Inside Tracker est une application qui analyse les résultats de ses tests sanguins et fait des recommandations sur votre hygiène de vie (sport, alimentation). Vous allez dire que je radote, mais j’en avais déjà parlé dans le dernier Rapport CES 2012. Pour être précis, page 166. C’est une solution qui permet de transformer le business de la prise de sang en un business plus récurrent qu’à la normale.

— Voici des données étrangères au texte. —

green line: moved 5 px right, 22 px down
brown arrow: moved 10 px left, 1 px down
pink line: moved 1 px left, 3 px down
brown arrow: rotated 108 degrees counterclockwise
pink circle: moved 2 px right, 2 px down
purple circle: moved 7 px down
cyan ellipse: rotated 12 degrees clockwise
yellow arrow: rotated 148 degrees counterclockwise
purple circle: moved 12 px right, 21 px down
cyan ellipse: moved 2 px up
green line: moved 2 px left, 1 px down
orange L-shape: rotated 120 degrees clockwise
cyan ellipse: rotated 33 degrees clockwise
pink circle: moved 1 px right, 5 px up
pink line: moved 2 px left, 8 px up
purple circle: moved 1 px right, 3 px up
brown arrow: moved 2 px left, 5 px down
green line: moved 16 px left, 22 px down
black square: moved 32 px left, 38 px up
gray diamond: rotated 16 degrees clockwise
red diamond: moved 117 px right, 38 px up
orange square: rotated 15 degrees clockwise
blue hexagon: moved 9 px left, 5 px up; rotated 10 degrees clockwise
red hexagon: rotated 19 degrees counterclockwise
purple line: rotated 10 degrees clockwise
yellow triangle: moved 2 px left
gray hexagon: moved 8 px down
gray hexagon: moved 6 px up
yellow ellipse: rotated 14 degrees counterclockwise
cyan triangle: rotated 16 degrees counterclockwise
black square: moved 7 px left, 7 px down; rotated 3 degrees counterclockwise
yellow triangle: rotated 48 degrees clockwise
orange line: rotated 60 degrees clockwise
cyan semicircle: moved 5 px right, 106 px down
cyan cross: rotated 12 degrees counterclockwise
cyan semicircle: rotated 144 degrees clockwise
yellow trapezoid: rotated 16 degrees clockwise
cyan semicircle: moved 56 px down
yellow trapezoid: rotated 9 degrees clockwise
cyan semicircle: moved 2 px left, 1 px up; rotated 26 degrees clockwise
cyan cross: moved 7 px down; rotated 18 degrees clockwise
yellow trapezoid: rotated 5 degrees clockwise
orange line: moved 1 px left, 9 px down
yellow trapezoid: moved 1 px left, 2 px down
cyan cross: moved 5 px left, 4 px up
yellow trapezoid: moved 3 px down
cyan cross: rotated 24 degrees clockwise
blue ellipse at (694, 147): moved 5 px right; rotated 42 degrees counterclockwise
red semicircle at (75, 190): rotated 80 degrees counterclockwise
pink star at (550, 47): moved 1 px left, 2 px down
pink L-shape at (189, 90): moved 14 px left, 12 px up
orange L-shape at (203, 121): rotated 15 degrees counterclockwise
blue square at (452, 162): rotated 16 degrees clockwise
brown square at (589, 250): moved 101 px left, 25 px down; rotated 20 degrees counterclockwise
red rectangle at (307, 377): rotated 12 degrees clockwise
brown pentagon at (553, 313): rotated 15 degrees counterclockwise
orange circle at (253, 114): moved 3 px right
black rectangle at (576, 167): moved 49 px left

Philipp Bolliger (Koubachi, video)

Sa société propose des capteurs qui indiquent quand il faut arroser ses plantes vertes ou en prendre soin d’une manière ou d’une autre. Le capteur est vendu avec une application iOS qui sait tout ce qu’il faut faire et quand le faire avec vos plantes et exploite les données des capteurs. La verdure connectée, voilà un nouveau truc !

Koubachi plant sensor

Tom Katis (Voxer, video)

Voxer est un logiciel de talkie-walkies pour smartphones. Le créateur a un parcours original d’entrepreneur et d’ancien militaire qui a fait l’Afghanistan. Cela lui a donné l’idée de son logiciel. La société basée à San Francisco a levé la bagatelle de $30m et elle ferait déjà plus de $10m de chiffre d’affaire.

voxer_tech_live

Sascha Klement (Gestigon, video)

Cette société allemande propose un logiciel de capture de mouvements et de gestes qui rappelle ce que l’on peut faire avec les outils de Prime Sense et SoftKinetic. Le projet a été financé par le secteur public, un scénario qui est courant en Allemagne et pas seulement en France. Le logiciel exploite des images 3D stéréoscopiques captées avec deux caméras.

Gestigon process

La suite…

C’en est terminé pour les objets connectés au premier degré. Beaucoup d’objets pour conserver la forme, celle des plantes, pour communiquer ou jouer et un peu de domotique. Nous poursuivrons cette série d’articles avec un post sur les services liés à ces objets et à des généralités sur les objets connectés.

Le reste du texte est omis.